Leveraging Deep Learning for Solving Morphological Analogies: From Retrieval to Generation

To extend the framework to handle derivational morphology, we can modify the data preprocessing step to include pairs of words that undergo derivational transformations. This would involve creating analogies between words that share the same derivational process, similar to how inflectional analogies are created. By expanding the dataset to include derivational transformations, the models can be trained to recognize and generate derivational analogies. Additionally, the embedding models can be adjusted to capture the nuances of derivational morphology. Since derivational transformations often involve more complex changes to the base word compared to inflectional transformations, the embedding models may need to be more sophisticated to capture these variations. This could involve using deeper neural network architectures or incorporating additional linguistic features specific to derivational morphology. Furthermore, the analogy processing models, such as ANNc and ANNr, can be trained on the expanded dataset containing derivational analogies. By fine-tuning these models on derivational data, they can learn to detect and solve derivational analogies effectively. Overall, by incorporating derivational morphology into the framework at each stage, the system can be extended to handle both inflectional and derivational analogies seamlessly.

One limitation of the axiomatic setting used in the framework is its reliance on strict formal rules to define analogical proportions (APs). While these axioms provide a structured framework for reasoning about analogies, they may oversimplify the complexity of linguistic phenomena, especially in languages with irregular morphology or non-standard transformations. To address this limitation, the framework can be enhanced by incorporating more flexible and adaptive models that can capture the nuances of real-world linguistic data. For example, instead of relying solely on predefined axioms, the models can be trained on a diverse range of linguistic examples to learn the patterns and variations in morphological transformations. This data-driven approach can help the models generalize better to handle irregularities and exceptions in derivational and inflectional morphology. Additionally, introducing a mechanism for probabilistic reasoning can help the models deal with uncertainty and ambiguity in analogical proportions. By incorporating probabilistic models or uncertainty estimates into the framework, it can better handle cases where the strict axioms may not apply perfectly. Furthermore, considering a more holistic approach that combines symbolic reasoning with neural network-based learning can overcome the limitations of the axiomatic setting. By integrating the strengths of both approaches, the framework can achieve a more comprehensive understanding of morphological analogies.
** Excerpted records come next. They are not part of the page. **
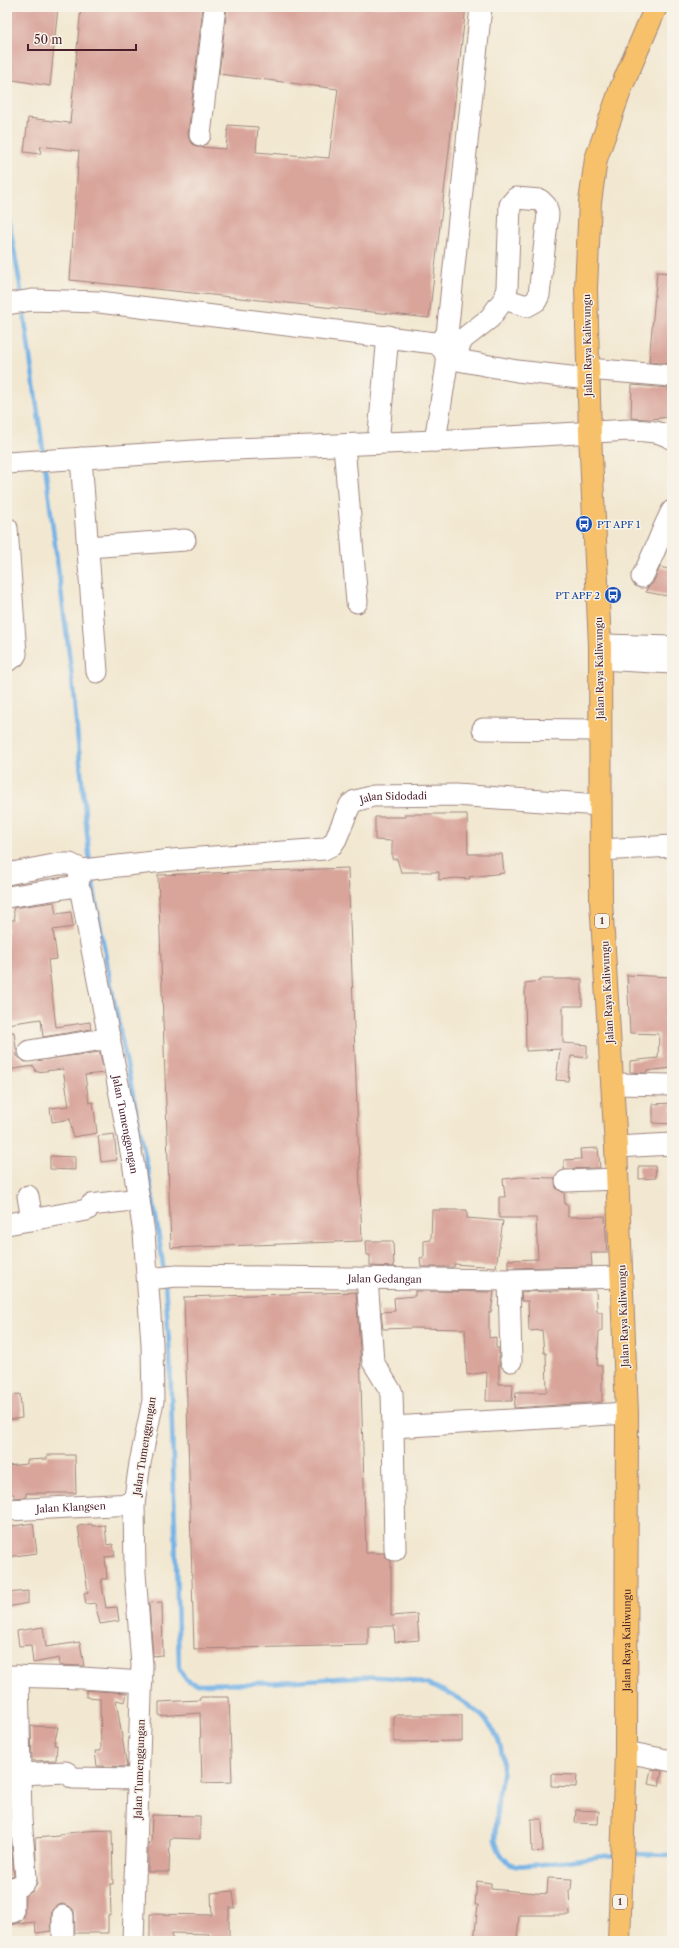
<svg xmlns="http://www.w3.org/2000/svg" width="679" height="1948" font-family="'Libre Caslon Text',serif">
  <style>
    .lines { fill: none; stroke-linecap: round; stroke-linejoin: round }
    .stream { stroke: #74b2e6; stroke-width: 4.5 }
    .building { fill: #d9a59b }
    .minor-casing { stroke: #9e847e; stroke-width: 23 }
    .major-casing { stroke: #9e847e; stroke-width: 24 }
    .minor { stroke: #fff; stroke-width: 21 }
    .major { stroke: #f6c16b; stroke-width: 22 }
    .labels { text-anchor: middle; stroke-width: 3; stroke-linejoin: round; paint-order: stroke }
    .shield { fill: #f7f3e8; stroke: #7e5f64; stroke-width: 1 }
    .shield-label { font-size: 9px; font-weight: bold; fill: #4a1f2b }
    .street-label { font-size: 10px; fill: #4a1f2b; stroke: #f7f3e8 }
    .transit-label { font-size: 10px; fill: #164399; stroke: #f7f3e8; text-anchor: start }
  </style>
  <rect width="100%" height="100%" fill="#f7f3e8"/>
  <filter id="ink" filterUnits="userSpaceOnUse"><feTurbulence type="fractalNoise" baseFrequency=".025" numOctaves="2"/><feDisplacementMap in="SourceGraphic" scale="8" xChannelSelector="R" yChannelSelector="G"/><feConvolveMatrix kernelMatrix="1 2 1 2 8 2 1 2 1" color-interpolation-filters="sRGB"/></filter>
  <filter id="wash" filterUnits="userSpaceOnUse"><feTurbulence type="fractalNoise" baseFrequency=".012" numOctaves="4" result="noise"/><feDisplacementMap in="SourceGraphic" scale="16" xChannelSelector="R" yChannelSelector="G"/><feGaussianBlur stdDeviation="0.9" result="paint"/><feColorMatrix in="noise" values="0 0 0 0 0 0 0 0 0 0 0 0 0 0 0 0 0 1.4 0 .05"/><feComposite in="paint" operator="in"/></filter>
  <g filter="url(#wash)">
    <rect width="100%" height="100%" fill="#f2e8d1"/>
    <g class="lines">
      <path class="stream" d="M7,209L22,296
        M23,307L44,456
        M45,466L71,669L90,864
        M92,875C111,1008 147,1139 164,1273
        M165,1282L170,1359L179,1666C182,1677 186,1681 197,1684C225,1683 254,1684 282,1682C349,1679 414,1663 472,1708C486,1719 497,1731 501,1749C506,1766 500,1783 498,1800C497,1813 496,1827 495,1840C498,1850 503,1863 515,1865C520,1866 526,1865 531,1865C560,1864 588,1856 617,1855
        M628,1854L672,1855"/>
    </g>
    <g id="blocks">
      <path class="building" d="M7,7H58L50,86L7,79Z
        M81,7H203L188,134L189,139L193,144L198,147L226,149L228,125L258,127L256,152L329,158L338,89L219,74L227,7H466L429,318L70,280L79,151L41,146L40,154L24,152L28,118L70,123Z
        M657,272L672,273V364L649,362Z
        M632,385L669,388L668,391L672,392V417L649,419L631,418Z
        M660,567L672,570V597L646,592L647,588L653,583Z
        M405,814H467L468,854H502L504,873L469,877L470,879L456,878L439,880V872H401L397,859H392V841L375,840V817H405Z
        M348,868L362,1241L171,1248L158,875Z
        M54,902L56,914L71,912L73,927L53,930L57,959L48,960L56,1027L90,1022L91,1029L43,1037L41,1019L7,1024V920H15L13,908Z
        M627,975L672,977V1068L646,1071V1073L630,1072V1061L658,1058L659,1034L630,1033Z
        M540,979H582V1006H563V1043L587,1045V1058L571,1056L568,1081L556,1080L560,1049L526,1051L525,983L540,981Z
        M7,1032H14L17,1056L25,1062L100,1052L104,1073L85,1075L89,1103L93,1102L97,1133L73,1137L70,1119L52,1122L50,1108L69,1106L63,1069L36,1072L34,1066L7,1070Z
        M672,1103V1124L653,1123V1104Z
        M114,1134L117,1160L101,1162L98,1136Z
        M598,1148L600,1168L564,1169V1160L581,1159L580,1149Z
        M50,1156L75,1157V1170L50,1169Z
        M639,1166H655L656,1178L639,1179Z
        M520,1177L555,1178L556,1188L564,1193L565,1205H568V1217L605,1216L607,1253H591L592,1266L508,1268V1260L538,1259L536,1218H499V1197H505L503,1179Z
        M432,1210H467V1218L503,1221L496,1267L454,1264V1267H421L420,1258L424,1257V1241L431,1240Z
        M366,1241H393L394,1267L370,1266V1255H367Z
        M596,1290L597,1312H602V1330L599,1332L597,1366H602V1402L514,1408L516,1392H547L546,1353H544L542,1330L529,1331L528,1301H522L521,1292Z
        M415,1291L494,1292L491,1312H489V1338L496,1337V1348H499V1384H513L512,1401H486L487,1372L467,1375L465,1329L413,1328L383,1329L381,1312L395,1311L394,1298L415,1296Z
        M356,1292L360,1349L366,1553H384L385,1556L391,1561V1616L417,1614L419,1640L395,1642L394,1626H368V1645L194,1649L184,1297Z
        M20,1394L22,1418L7,1420V1395Z
        M47,1455H75L76,1493H26V1497L14,1498V1494H7V1466L27,1464V1460L47,1459Z
        M33,1523L37,1553L7,1557V1527Z
        M92,1524V1526L105,1525L107,1545L113,1544L115,1556L105,1557L107,1579H101L106,1608L117,1607L119,1621L100,1624L95,1603L86,1604L84,1593L88,1592L78,1526Z
        M28,1591V1603L7,1607V1593Z
        M162,1602L163,1655L153,1656L149,1603Z
        M43,1627L46,1647L80,1642L84,1666L60,1665L59,1658L33,1663L31,1645L19,1646L17,1631Z
        M86,1690L127,1693L125,1702L116,1700L127,1767L97,1766L95,1751H101L100,1698L86,1697Z
        M200,1697H229L232,1782L202,1783L200,1713L159,1716V1702L200,1700Z
        M394,1715H462V1741L394,1742Z
        M31,1726L58,1727L54,1745H57L56,1760L32,1761Z
        M651,1769L662,1771L659,1786L648,1784Z
        M551,1774L577,1775L576,1787L551,1786Z
        M576,1810L599,1811L598,1824L575,1823Z
        M152,1815L200,1816V1839L170,1838L169,1872H148V1843H151Z
        M531,1819H542L543,1851L532,1852Z
        M112,1830L113,1884H110L111,1915H108V1933H75L74,1910L69,1906L63,1904L57,1905L52,1910L51,1931L36,1933L35,1922L7,1925L20,1922L24,1918L25,1896L33,1891L37,1883L35,1838L59,1836V1834L85,1831Z
        M7,1840H11L14,1875L7,1878Z
        M548,1878L572,1879L571,1890H569L570,1915H519L517,1941H474L478,1905H475L477,1881L491,1883V1889L547,1894Z
        M233,1891L235,1908H229V1941H209V1934L172,1933V1941H150V1914L212,1915L211,1893Z"/>
    </g>
  </g>
  <g filter="url(#ink)">
    <use href="#blocks" fill-opacity="0" stroke="#9e847e" stroke-width="1"/>
    <g class="lines">
      <g class="minor-casing">
        <g id="minor">
          <path d="M200,135L215,7"/>
          <path d="M7,304L32,300L99,302L435,343C444,348 446,353 447,364L435,441"/>
          <path d="M439,345L447,333L448,325L481,7"/>
          <path d="M447,358L517,371L588,379"/>
          <path d="M457,359L459,346L463,339L490,318L504,299L507,288L510,205L516,198L540,200L546,206L548,214L539,295L536,301L527,306L504,299"/>
          <path d="M588,369L672,376"/>
          <path d="M378,443L388,336"/>
          <path d="M344,445L357,602"/>
          <path d="M81,458L97,672"/>
          <path d="M7,463L210,450L435,441L630,430C644,431 660,430 672,439"/>
          <path d="M7,528L16,654L14,657L7,661"/>
          <path d="M88,547L185,540"/>
          <path d="M642,577C654,556 660,533 672,511"/>
          <path d="M605,645L672,647"/>
          <path d="M600,659L672,663"/>
          <path d="M483,729L600,730"/>
          <path d="M601,850L672,846"/>
          <path d="M7,874L59,864H70L82,870"/>
          <path id="s1" d="M77,886L81,892L133,1162L144,1233L152,1343L153,1401L140,1463L134,1504L135,1573L142,1665L133,1941"/>
          <path id="s2" d="M77,886L82,870L172,860L324,849L332,845L336,839L350,805L355,801L373,796L455,795L600,805"/>
          <path d="M7,897L77,886"/>
          <path d="M29,1051L110,1038"/>
          <path d="M612,1084L672,1085"/>
          <path d="M616,1147L672,1144"/>
          <path d="M566,1181L617,1179"/>
          <path d="M28,1196L32,1220"/>
          <path d="M7,1224L87,1210L91,1205L139,1199"/>
          <path d="M367,1278L373,1362L392,1393L393,1427"/>
          <path id="s3" d="M148,1279L177,1276L509,1280L621,1277"/>
          <path d="M509,1280L511,1361"/>
          <path id="s4" d="M7,1510L134,1504"/>
          <path d="M395,1550L393,1427L627,1413"/>
          <path d="M7,1676L82,1678L142,1682"/>
          <path d="M626,1752L672,1761"/>
          <path d="M20,1774L66,1772L73,1778L138,1779"/>
          <path d="M7,1913L13,1912V1888C19,1885 25,1886 26,1878L21,1819L18,1676"/>
          <path d="M63,1941V1916"/>
        </g>
      </g>
      <g class="major-casing">
        <g id="major">
          <path id="s5" d="M619,1941L626,1752L627,1413L616,1147L601,901L600,645L590,434L586,288L590,202L596,159L621,88L656,7"/>
        </g>
      </g>
      <use href="#minor" class="minor"/>
      <use href="#major" class="major"/>
    </g>
  </g>
  <defs>
    <g id="bus-disc" transform="scale(0.9)"><circle r="9.5" fill="#1a4fb4" stroke="#f7f3e8"/><path d="M-5-6H5V4H4V6H2V4H-2V6H-4V4H-5ZM-3.5-4V0h7V-4ZM-3.5 1.2v1.5H-2V1.2ZM2 1.2v1.5H3.5V1.2Z" fill="#fff"/></g>
  </defs>
  <g fill-rule="evenodd">
    <use href="#bus-disc" x="584" y="524"/>
    <use href="#bus-disc" x="613" y="595"/>
  </g>
  <g class="labels">
    <g class="shield">
      <rect x="595" y="914" width="14" height="14" rx="3"/>
      <rect x="613" y="1895" width="14" height="14" rx="3"/>
    </g>
    <g class="shield-label">
      <text x="602" y="924">1</text>
      <text x="620" y="1905">1</text>
    </g>
    <g class="street-label">
      <text transform="translate(587 345) rotate(-91)" y="4">Jalan Raya Kaliwungu</text>
      <text transform="translate(599 668) rotate(-91)" y="4">Jalan Raya Kaliwungu</text>
      <text dy="4" stroke="none"><textPath href="#s2" startOffset="358">Jalan Sidodadi</textPath></text>
      <text transform="translate(607 992) rotate(-93)" y="4">Jalan Raya Kaliwungu</text>
      <text dy="4" stroke="none"><textPath href="#s1" startOffset="244">Jalan Tumenggungan</textPath></text>
      <text dy="4" stroke="none"><textPath href="#s3" startOffset="237">Jalan Gedangan</textPath></text>
      <text transform="translate(623 1316) rotate(-92)" y="4">Jalan Raya Kaliwungu</text>
      <text transform="translate(144 1446) rotate(-81)" y="4">Jalan Tumenggungan</text>
      <text dy="4" stroke="none"><textPath href="#s4" startOffset="64">Jalan Klangsen</textPath></text>
      <text dy="4" stroke="none"><textPath href="#s5" startOffset="301">Jalan Raya Kaliwungu</textPath></text>
      <text transform="translate(139 1769) rotate(-88)" y="4">Jalan Tumenggungan</text>
    </g>
    <g class="transit-label">
      <text x="597" y="528">PT APF 1</text>
      <text x="600" y="599" text-anchor="end">PT APF 2</text>
    </g>
  </g>
  <rect width="679" height="1948" fill="none" stroke="#f7f3e8" stroke-width="24"/>
  <path d="M28 44v6h108v-6" fill="none" stroke="#4a1f2b" stroke-width="2"/>
  <text x="34" y="44" font-size="12" fill="#4a1f2b" stroke="#f7f3e8" stroke-width="3" paint-order="stroke">50 m</text>
</svg>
Yes, the framework can be adapted to handle other types of analogies beyond morphological analogies, such as semantic or visual analogies. The key lies in modifying the data representation, embedding models, and analogy processing models to suit the specific characteristics of the new analogy types. For semantic analogies, the dataset can be curated to include word pairs that exhibit semantic relationships, such as synonyms, antonyms, or hypernyms. The embedding models can be trained to capture semantic similarities and differences between words, enabling the models to recognize semantic analogies effectively. Similarly, for visual analogies, the dataset can consist of image pairs that share visual relationships, such as rotations, translations, or transformations. The embedding models in this case would need to be tailored to process visual data, such as using convolutional neural networks (CNNs) for image embeddings. The analogy processing models can then be adjusted to handle semantic or visual analogies by training them on the respective datasets. By fine-tuning the models on semantic or visual analogy data, they can learn to detect and solve analogies in these domains. Overall, with appropriate modifications to the data and models, the framework can be extended to address a wide range of analogy types beyond morphological analogies.